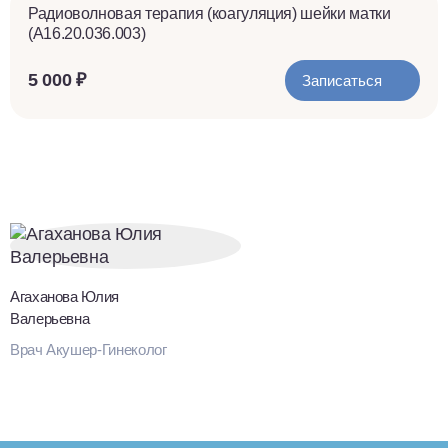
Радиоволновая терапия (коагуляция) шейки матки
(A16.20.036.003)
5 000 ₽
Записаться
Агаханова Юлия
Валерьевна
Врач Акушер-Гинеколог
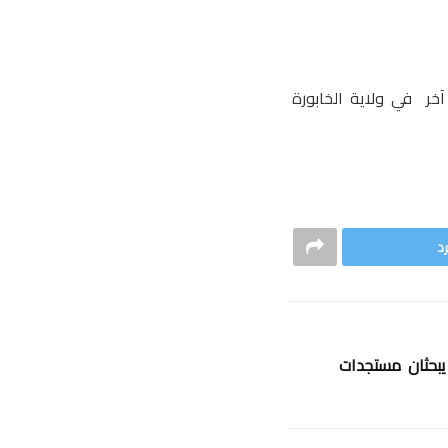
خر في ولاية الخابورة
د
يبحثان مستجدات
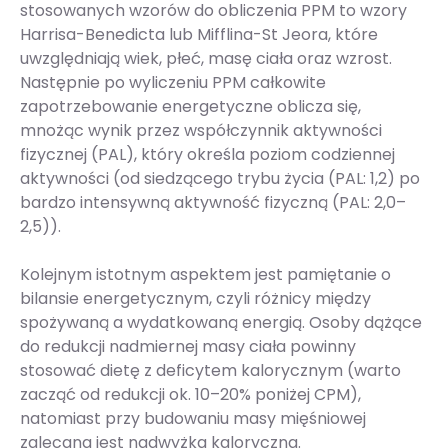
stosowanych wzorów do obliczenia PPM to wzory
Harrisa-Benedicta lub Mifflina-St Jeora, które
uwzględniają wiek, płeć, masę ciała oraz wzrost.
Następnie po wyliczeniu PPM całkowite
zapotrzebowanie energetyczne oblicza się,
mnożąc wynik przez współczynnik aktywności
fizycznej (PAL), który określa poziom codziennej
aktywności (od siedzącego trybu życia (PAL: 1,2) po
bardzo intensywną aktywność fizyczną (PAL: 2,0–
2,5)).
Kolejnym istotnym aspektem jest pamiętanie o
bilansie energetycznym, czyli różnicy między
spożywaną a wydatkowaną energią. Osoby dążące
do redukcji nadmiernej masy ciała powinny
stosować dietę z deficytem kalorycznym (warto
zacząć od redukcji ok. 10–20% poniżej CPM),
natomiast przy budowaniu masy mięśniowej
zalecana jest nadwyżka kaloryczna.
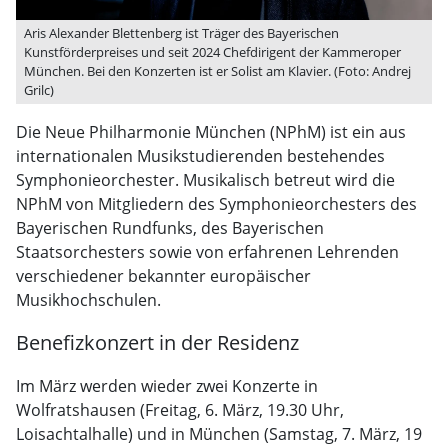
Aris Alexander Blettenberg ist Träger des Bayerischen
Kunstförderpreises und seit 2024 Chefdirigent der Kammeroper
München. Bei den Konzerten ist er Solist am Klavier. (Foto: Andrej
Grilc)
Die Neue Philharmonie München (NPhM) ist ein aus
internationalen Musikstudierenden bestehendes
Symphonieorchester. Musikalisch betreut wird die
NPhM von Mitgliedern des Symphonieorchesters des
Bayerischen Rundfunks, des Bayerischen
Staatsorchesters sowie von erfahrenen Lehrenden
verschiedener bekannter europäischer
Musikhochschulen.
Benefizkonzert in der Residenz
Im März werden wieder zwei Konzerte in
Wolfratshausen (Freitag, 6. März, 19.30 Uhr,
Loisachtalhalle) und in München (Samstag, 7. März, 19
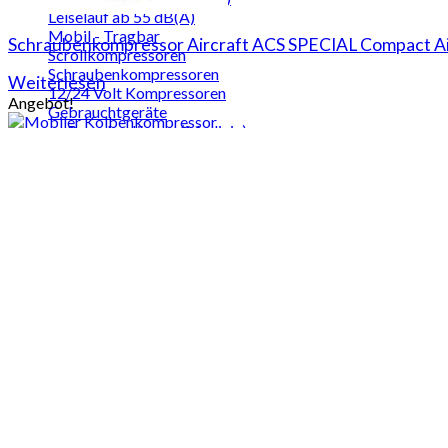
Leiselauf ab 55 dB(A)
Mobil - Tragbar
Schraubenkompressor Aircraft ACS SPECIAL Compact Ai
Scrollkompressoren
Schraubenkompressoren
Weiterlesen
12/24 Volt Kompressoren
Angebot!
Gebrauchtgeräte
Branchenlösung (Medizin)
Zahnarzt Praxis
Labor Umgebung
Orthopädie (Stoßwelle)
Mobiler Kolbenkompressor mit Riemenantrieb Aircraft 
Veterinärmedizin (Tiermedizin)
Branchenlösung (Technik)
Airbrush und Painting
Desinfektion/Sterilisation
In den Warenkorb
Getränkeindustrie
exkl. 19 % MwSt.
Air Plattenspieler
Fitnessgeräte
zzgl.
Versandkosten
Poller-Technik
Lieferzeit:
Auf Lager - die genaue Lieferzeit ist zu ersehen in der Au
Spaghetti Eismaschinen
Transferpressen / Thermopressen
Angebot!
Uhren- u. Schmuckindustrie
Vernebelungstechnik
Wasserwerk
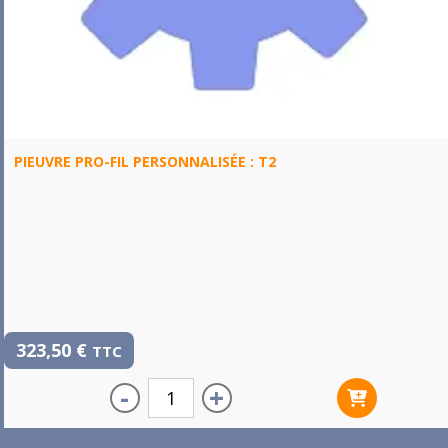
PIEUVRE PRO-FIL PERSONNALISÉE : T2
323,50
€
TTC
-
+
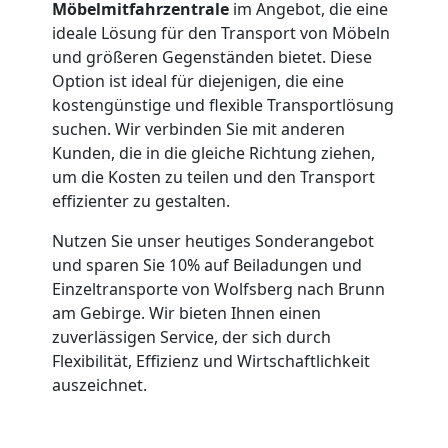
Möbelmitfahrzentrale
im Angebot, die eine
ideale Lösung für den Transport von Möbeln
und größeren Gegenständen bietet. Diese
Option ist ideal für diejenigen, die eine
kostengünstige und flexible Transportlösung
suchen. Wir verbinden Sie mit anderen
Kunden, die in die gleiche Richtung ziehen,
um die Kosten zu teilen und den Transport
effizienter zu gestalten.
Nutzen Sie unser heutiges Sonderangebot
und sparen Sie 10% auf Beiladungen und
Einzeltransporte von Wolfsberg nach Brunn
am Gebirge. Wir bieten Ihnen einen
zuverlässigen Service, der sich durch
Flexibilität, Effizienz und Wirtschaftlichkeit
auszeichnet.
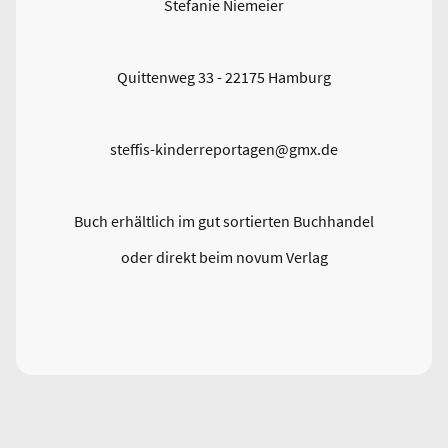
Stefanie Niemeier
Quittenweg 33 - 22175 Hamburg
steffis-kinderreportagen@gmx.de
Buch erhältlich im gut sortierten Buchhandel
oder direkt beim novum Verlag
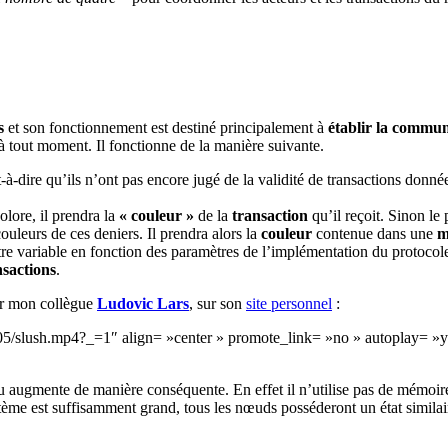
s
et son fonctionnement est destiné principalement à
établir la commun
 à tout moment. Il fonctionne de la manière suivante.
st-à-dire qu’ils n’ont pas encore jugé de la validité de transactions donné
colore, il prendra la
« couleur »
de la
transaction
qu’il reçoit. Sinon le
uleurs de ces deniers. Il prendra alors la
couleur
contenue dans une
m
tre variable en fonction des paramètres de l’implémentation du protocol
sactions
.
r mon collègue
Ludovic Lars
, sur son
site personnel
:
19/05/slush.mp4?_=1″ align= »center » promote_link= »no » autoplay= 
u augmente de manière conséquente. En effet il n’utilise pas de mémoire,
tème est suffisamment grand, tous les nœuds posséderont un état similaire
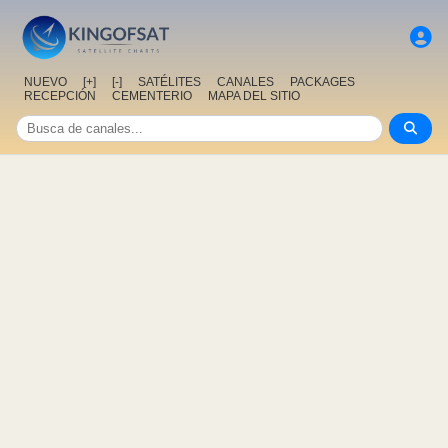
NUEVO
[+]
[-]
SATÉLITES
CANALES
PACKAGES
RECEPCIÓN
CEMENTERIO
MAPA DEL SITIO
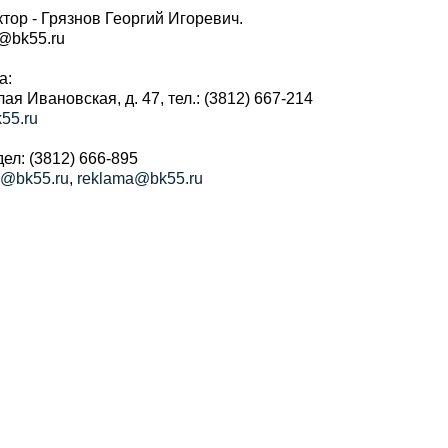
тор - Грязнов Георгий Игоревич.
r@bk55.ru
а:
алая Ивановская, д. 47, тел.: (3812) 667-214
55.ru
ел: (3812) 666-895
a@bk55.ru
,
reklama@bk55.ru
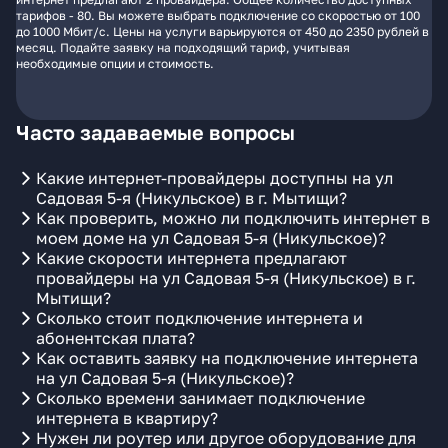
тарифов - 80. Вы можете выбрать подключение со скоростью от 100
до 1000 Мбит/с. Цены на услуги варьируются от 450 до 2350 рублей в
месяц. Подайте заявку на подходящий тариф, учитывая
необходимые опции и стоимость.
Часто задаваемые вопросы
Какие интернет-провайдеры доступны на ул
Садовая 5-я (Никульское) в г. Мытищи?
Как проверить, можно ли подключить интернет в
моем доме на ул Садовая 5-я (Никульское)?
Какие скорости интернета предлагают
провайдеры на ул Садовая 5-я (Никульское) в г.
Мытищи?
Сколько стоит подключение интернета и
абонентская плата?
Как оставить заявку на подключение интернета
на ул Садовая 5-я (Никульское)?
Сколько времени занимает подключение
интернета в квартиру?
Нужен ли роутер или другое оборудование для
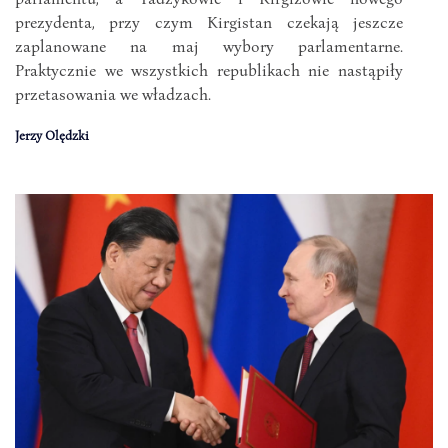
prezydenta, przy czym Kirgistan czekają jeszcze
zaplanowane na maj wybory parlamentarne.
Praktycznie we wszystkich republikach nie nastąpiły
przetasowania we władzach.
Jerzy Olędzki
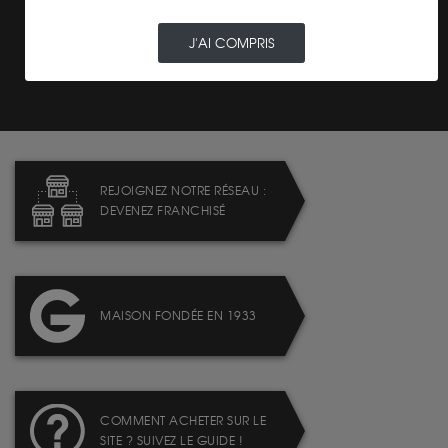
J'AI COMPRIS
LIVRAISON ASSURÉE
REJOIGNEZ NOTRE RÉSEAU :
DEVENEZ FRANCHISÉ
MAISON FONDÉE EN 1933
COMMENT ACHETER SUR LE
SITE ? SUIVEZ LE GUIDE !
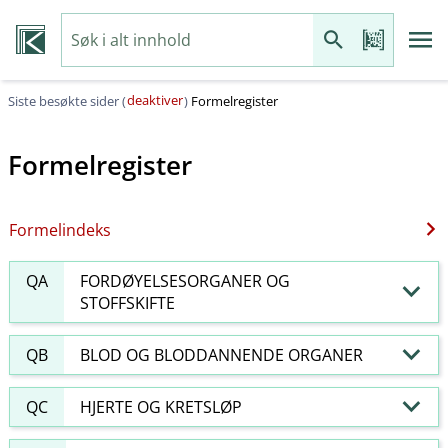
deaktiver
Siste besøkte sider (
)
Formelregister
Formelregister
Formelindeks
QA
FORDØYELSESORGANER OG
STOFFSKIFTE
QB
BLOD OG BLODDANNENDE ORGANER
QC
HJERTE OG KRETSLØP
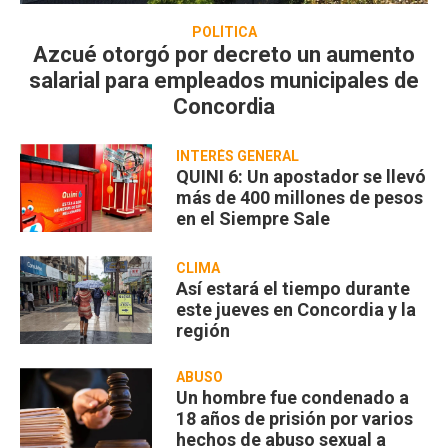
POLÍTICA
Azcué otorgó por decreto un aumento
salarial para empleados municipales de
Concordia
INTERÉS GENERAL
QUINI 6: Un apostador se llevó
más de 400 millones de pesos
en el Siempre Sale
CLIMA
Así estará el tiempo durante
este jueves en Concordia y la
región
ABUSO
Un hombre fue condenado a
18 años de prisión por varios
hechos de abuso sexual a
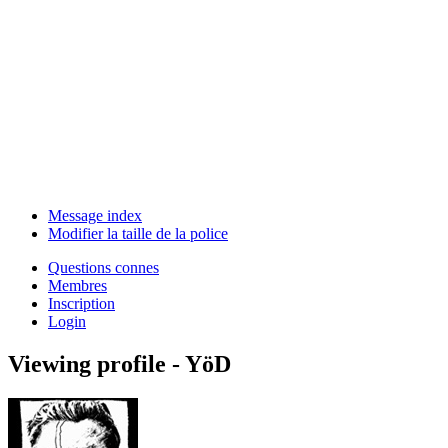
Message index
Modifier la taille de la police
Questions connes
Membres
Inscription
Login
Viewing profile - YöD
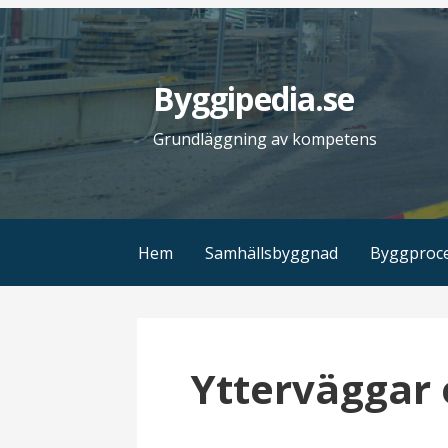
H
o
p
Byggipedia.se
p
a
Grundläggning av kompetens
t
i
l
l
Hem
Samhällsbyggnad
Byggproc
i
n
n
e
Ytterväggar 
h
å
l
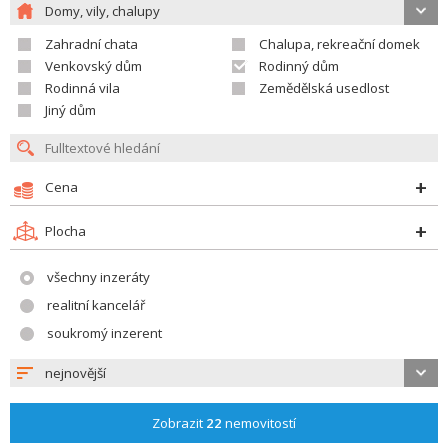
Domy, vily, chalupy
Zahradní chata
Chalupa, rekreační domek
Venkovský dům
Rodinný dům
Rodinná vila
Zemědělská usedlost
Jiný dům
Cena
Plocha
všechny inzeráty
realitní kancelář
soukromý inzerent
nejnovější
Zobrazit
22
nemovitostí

Problem details –
Reproduce the text of every record above line for line and word for word, omitting the pictures.

Your solution –
Радиоволновая терапия (коагуляция) шейки матки
(A16.20.036.003)
5 000 ₽
Записаться
Агаханова Юлия
Валерьевна
Врач Акушер-Гинеколог
خر في ولاية الخابورة
د
يبحثان مستجدات
stosowanych wzorów do obliczenia PPM to wzory
Harrisa-Benedicta lub Mifflina-St Jeora, które
uwzględniają wiek, płeć, masę ciała oraz wzrost.
Następnie po wyliczeniu PPM całkowite
zapotrzebowanie energetyczne oblicza się,
mnożąc wynik przez współczynnik aktywności
fizycznej (PAL), który określa poziom codziennej
aktywności (od siedzącego trybu życia (PAL: 1,2) po
bardzo intensywną aktywność fizyczną (PAL: 2,0–
2,5)).
Kolejnym istotnym aspektem jest pamiętanie o
bilansie energetycznym, czyli różnicy między
spożywaną a wydatkowaną energią. Osoby dążące
do redukcji nadmiernej masy ciała powinny
stosować dietę z deficytem kalorycznym (warto
zacząć od redukcji ok. 10–20% poniżej CPM),
natomiast przy budowaniu masy mięśniowej
zalecana jest nadwyżka kaloryczna.
Aris Alexander Blettenberg ist Träger des Bayerischen
Kunstförderpreises und seit 2024 Chefdirigent der Kammeroper
München. Bei den Konzerten ist er Solist am Klavier. (Foto: Andrej
Grilc)
Die Neue Philharmonie München (NPhM) ist ein aus
internationalen Musikstudierenden bestehendes
Symphonieorchester. Musikalisch betreut wird die
NPhM von Mitgliedern des Symphonieorchesters des
Bayerischen Rundfunks, des Bayerischen
Staatsorchesters sowie von erfahrenen Lehrenden
verschiedener bekannter europäischer
Musikhochschulen.
Benefizkonzert in der Residenz
Im März werden wieder zwei Konzerte in
Wolfratshausen (Freitag, 6. März, 19.30 Uhr,
Loisachtalhalle) und in München (Samstag, 7. März, 19
Leiselauf ab 55 dB(A)
Mobil - Tragbar
Schraubenkompressor Aircraft ACS SPECIAL Compact Ai
Scrollkompressoren
Schraubenkompressoren
Weiterlesen
12/24 Volt Kompressoren
Angebot!
Gebrauchtgeräte
Branchenlösung (Medizin)
Zahnarzt Praxis
Labor Umgebung
Orthopädie (Stoßwelle)
Mobiler Kolbenkompressor mit Riemenantrieb Aircraft 
Veterinärmedizin (Tiermedizin)
Branchenlösung (Technik)
Airbrush und Painting
Desinfektion/Sterilisation
In den Warenkorb
Getränkeindustrie
exkl. 19 % MwSt.
Air Plattenspieler
Fitnessgeräte
zzgl.
Versandkosten
Poller-Technik
Lieferzeit:
Auf Lager - die genaue Lieferzeit ist zu ersehen in der Au
Spaghetti Eismaschinen
Transferpressen / Thermopressen
Angebot!
Uhren- u. Schmuckindustrie
Vernebelungstechnik
Wasserwerk
PIEUVRE PRO-FIL PERSONNALISÉE : T2
323,50
€
TTC
-
+
Möbelmitfahrzentrale
im Angebot, die eine
ideale Lösung für den Transport von Möbeln
und größeren Gegenständen bietet. Diese
Option ist ideal für diejenigen, die eine
kostengünstige und flexible Transportlösung
suchen. Wir verbinden Sie mit anderen
Kunden, die in die gleiche Richtung ziehen,
um die Kosten zu teilen und den Transport
effizienter zu gestalten.
Nutzen Sie unser heutiges Sonderangebot
und sparen Sie 10% auf Beiladungen und
Einzeltransporte von Wolfsberg nach Brunn
am Gebirge. Wir bieten Ihnen einen
zuverlässigen Service, der sich durch
Flexibilität, Effizienz und Wirtschaftlichkeit
auszeichnet.
Stefanie Niemeier
Quittenweg 33 - 22175 Hamburg
steffis-kinderreportagen@gmx.de
Buch erhältlich im gut sortierten Buchhandel
oder direkt beim novum Verlag
s
et son fonctionnement est destiné principalement à
établir la commun
 à tout moment. Il fonctionne de la manière suivante.
st-à-dire qu’ils n’ont pas encore jugé de la validité de transactions donné
colore, il prendra la
« couleur »
de la
transaction
qu’il reçoit. Sinon le
uleurs de ces deniers. Il prendra alors la
couleur
contenue dans une
m
tre variable en fonction des paramètres de l’implémentation du protocol
sactions
.
r mon collègue
Ludovic Lars
, sur son
site personnel
:
19/05/slush.mp4?_=1″ align= »center » promote_link= »no » autoplay= 
u augmente de manière conséquente. En effet il n’utilise pas de mémoire,
tème est suffisamment grand, tous les nœuds posséderont un état similaire
NUEVO
[+]
[-]
SATÉLITES
CANALES
PACKAGES
RECEPCIÓN
CEMENTERIO
MAPA DEL SITIO
тор - Грязнов Георгий Игоревич.
r@bk55.ru
а:
алая Ивановская, д. 47, тел.: (3812) 667-214
55.ru
ел: (3812) 666-895
a@bk55.ru
,
reklama@bk55.ru
тарифов - 80. Вы можете выбрать подключение со скоростью от 100
до 1000 Мбит/с. Цены на услуги варьируются от 450 до 2350 рублей в
месяц. Подайте заявку на подходящий тариф, учитывая
необходимые опции и стоимость.
Часто задаваемые вопросы
Какие интернет-провайдеры доступны на ул
Садовая 5-я (Никульское) в г. Мытищи?
Как проверить, можно ли подключить интернет в
моем доме на ул Садовая 5-я (Никульское)?
Какие скорости интернета предлагают
провайдеры на ул Садовая 5-я (Никульское) в г.
Мытищи?
Сколько стоит подключение интернета и
абонентская плата?
Как оставить заявку на подключение интернета
на ул Садовая 5-я (Никульское)?
Сколько времени занимает подключение
интернета в квартиру?
Нужен ли роутер или другое оборудование для
prezydenta, przy czym Kirgistan czekają jeszcze
zaplanowane na maj wybory parlamentarne.
Praktycznie we wszystkich republikach nie nastąpiły
przetasowania we władzach.
Jerzy Olędzki
J'AI COMPRIS
LIVRAISON ASSURÉE
REJOIGNEZ NOTRE RÉSEAU :
DEVENEZ FRANCHISÉ
MAISON FONDÉE EN 1933
COMMENT ACHETER SUR LE
SITE ? SUIVEZ LE GUIDE !
deaktiver
Siste besøkte sider (
)
Formelregister
Formelregister
Formelindeks
QA
FORDØYELSESORGANER OG
STOFFSKIFTE
QB
BLOD OG BLODDANNENDE ORGANER
QC
HJERTE OG KRETSLØP
POLÍTICA
Azcué otorgó por decreto un aumento
salarial para empleados municipales de
Concordia
INTERÉS GENERAL
QUINI 6: Un apostador se llevó
más de 400 millones de pesos
en el Siempre Sale
CLIMA
Así estará el tiempo durante
este jueves en Concordia y la
región
ABUSO
Un hombre fue condenado a
18 años de prisión por varios
hechos de abuso sexual a
Message index
Modifier la taille de la police
Questions connes
Membres
Inscription
Login
Viewing profile - YöD
H
o
p
Byggipedia.se
p
a
Grundläggning av kompetens
t
i
l
l
Hem
Samhällsbyggnad
Byggproc
i
n
n
e
Ytterväggar 
h
å
l
Domy, vily, chalupy
Zahradní chata
Chalupa, rekreační domek
Venkovský dům
Rodinný dům
Rodinná vila
Zemědělská usedlost
Jiný dům
Cena
Plocha
všechny inzeráty
realitní kancelář
soukromý inzerent
nejnovější
Zobrazit
22
nemovitostí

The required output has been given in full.